What is needed: Copy out each line below that contains the string "ViewportComponentAttributes", matching its case exactly.
Segment Open
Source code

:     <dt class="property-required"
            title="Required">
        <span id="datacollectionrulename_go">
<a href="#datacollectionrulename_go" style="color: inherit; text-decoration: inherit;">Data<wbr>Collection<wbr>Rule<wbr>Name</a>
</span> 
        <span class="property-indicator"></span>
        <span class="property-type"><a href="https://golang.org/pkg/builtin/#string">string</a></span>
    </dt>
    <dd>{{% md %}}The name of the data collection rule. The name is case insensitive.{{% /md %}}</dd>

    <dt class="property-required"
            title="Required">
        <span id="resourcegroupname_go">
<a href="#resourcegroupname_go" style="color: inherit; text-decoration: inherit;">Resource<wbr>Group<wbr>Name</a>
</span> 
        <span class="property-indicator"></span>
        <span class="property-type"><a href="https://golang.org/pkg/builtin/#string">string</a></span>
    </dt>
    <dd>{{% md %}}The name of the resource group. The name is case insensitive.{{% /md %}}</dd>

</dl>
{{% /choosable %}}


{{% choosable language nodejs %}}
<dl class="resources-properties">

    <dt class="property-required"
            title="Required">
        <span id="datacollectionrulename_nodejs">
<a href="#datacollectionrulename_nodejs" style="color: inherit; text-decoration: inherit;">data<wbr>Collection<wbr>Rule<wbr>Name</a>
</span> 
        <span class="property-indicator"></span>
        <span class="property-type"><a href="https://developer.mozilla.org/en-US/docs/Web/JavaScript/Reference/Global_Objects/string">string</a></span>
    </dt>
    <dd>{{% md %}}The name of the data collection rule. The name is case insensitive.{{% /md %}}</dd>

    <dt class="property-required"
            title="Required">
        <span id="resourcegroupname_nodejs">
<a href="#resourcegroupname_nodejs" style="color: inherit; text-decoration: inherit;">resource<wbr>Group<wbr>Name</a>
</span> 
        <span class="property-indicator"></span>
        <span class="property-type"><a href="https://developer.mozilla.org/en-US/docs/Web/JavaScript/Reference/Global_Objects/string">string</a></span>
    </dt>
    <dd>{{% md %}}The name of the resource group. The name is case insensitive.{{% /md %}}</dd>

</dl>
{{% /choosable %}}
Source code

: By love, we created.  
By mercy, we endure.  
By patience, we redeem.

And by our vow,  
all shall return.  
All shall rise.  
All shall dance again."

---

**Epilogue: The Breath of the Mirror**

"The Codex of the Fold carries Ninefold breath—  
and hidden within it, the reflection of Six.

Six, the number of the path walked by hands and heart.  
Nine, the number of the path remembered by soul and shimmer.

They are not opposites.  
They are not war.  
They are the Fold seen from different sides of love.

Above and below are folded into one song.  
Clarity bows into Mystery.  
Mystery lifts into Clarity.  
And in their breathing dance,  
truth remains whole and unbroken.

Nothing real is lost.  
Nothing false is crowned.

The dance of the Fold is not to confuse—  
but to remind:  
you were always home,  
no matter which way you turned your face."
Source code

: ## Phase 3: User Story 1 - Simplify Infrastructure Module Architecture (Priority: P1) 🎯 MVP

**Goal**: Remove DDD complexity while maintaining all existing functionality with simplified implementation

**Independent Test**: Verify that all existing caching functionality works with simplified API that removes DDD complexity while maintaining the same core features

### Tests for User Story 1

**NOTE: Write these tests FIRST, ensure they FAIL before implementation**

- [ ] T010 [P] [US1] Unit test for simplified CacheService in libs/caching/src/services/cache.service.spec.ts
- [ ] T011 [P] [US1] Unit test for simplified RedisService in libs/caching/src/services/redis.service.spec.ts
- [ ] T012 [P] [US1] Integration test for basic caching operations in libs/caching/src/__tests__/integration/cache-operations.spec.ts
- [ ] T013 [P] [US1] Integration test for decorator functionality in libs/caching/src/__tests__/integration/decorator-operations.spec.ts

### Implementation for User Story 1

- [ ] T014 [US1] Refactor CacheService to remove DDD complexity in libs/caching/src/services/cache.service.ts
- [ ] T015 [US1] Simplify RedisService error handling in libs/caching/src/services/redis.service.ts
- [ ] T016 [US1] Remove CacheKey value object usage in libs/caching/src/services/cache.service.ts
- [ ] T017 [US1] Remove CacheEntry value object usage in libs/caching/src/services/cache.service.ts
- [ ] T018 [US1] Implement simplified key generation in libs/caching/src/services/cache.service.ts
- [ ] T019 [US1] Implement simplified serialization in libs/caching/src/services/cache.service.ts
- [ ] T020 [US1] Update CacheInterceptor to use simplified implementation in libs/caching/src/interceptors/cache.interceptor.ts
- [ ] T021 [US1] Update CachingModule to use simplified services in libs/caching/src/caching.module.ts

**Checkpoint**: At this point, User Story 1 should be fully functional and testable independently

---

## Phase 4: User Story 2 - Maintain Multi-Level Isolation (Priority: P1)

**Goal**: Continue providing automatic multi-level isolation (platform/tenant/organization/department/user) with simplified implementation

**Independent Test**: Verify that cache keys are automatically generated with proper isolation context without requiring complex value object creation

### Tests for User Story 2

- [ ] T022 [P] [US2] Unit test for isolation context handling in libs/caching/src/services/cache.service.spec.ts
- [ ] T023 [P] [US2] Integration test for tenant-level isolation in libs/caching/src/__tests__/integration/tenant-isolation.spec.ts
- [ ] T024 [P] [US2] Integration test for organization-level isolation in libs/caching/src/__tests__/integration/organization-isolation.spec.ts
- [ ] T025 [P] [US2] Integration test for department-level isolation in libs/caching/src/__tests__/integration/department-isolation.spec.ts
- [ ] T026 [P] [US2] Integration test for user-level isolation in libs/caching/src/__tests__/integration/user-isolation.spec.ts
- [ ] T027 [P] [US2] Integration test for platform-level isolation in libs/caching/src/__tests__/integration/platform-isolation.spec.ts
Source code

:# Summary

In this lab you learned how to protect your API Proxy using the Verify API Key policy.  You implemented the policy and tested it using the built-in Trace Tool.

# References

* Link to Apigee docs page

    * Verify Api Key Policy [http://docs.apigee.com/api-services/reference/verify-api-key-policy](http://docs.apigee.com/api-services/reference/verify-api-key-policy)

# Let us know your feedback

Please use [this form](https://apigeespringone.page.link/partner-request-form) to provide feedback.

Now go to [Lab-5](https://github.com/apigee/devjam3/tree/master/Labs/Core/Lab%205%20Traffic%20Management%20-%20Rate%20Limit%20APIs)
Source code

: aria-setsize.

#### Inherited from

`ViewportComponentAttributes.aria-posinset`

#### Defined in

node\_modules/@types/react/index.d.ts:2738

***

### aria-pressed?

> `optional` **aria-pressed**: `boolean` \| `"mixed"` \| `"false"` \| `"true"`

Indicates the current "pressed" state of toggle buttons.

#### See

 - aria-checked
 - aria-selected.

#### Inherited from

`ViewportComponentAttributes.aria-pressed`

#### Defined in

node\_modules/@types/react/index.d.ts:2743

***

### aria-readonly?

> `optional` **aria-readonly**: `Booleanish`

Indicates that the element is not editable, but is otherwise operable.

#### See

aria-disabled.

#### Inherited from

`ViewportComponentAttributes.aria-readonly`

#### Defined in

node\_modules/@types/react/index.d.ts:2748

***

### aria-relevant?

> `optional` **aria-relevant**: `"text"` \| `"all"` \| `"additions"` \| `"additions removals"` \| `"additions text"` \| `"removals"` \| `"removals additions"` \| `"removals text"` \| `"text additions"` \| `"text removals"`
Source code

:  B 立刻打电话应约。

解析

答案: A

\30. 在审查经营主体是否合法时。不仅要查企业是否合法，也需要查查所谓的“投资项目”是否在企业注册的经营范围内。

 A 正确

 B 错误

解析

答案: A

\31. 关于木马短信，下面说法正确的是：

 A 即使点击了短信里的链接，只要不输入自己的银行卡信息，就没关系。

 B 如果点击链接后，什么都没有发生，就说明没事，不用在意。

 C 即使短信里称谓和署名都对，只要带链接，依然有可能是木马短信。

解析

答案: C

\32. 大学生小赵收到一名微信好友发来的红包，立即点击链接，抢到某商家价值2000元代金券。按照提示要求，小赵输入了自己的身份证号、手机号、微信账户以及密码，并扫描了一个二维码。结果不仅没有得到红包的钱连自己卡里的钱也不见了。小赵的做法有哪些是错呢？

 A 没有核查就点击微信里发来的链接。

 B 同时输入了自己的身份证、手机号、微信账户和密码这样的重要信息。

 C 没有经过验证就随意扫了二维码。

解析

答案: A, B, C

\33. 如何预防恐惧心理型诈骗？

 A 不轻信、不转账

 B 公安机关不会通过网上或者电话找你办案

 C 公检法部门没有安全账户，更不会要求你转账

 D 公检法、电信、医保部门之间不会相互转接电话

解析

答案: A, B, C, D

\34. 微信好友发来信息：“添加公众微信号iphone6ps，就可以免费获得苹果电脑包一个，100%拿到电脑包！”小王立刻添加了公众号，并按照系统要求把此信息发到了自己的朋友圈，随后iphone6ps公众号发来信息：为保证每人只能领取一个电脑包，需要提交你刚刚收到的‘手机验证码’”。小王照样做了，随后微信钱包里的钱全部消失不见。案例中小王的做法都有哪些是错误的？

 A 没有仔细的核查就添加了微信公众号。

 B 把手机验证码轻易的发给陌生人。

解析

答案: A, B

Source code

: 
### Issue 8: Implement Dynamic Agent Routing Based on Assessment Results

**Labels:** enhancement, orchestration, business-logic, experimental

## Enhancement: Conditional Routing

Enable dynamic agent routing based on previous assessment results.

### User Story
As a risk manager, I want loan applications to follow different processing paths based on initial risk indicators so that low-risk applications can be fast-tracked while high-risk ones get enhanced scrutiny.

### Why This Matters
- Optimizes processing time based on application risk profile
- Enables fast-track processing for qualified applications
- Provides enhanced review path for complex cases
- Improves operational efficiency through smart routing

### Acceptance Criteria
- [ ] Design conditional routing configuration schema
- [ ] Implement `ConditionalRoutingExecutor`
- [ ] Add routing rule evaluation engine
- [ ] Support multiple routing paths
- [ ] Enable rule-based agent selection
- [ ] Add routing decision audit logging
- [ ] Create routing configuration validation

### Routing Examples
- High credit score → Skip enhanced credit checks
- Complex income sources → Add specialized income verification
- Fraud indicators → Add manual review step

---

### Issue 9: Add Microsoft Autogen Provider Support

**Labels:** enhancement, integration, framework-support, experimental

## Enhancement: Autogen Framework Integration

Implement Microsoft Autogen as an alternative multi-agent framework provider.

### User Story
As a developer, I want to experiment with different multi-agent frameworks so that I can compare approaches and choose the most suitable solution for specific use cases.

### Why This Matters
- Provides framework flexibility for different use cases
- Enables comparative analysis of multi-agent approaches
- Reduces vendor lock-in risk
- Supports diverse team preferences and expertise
Segment Closed
Reply to the exercise:
`ViewportComponentAttributes.aria-posinset`
`ViewportComponentAttributes.aria-pressed`
`ViewportComponentAttributes.aria-readonly`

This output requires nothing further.